- _THE TASK_: Your answer must be a single number: the count of lines in the entries below that hold "Bolzano".

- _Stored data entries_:
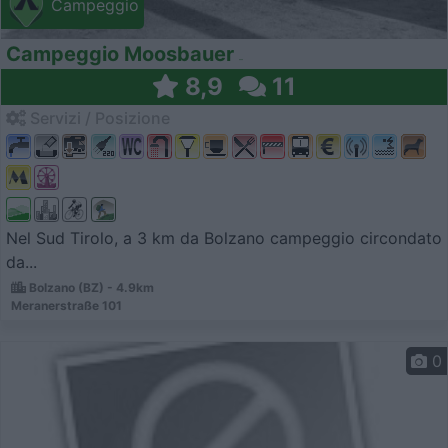
Campeggio
Campeggio Moosbauer
8,9
11
Servizi / Posizione
Nel Sud Tirolo, a 3 km da Bolzano campeggio circondato
da...
Bolzano (BZ) - 4.9km
Meranerstraße 101
0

- _RESULT_: 2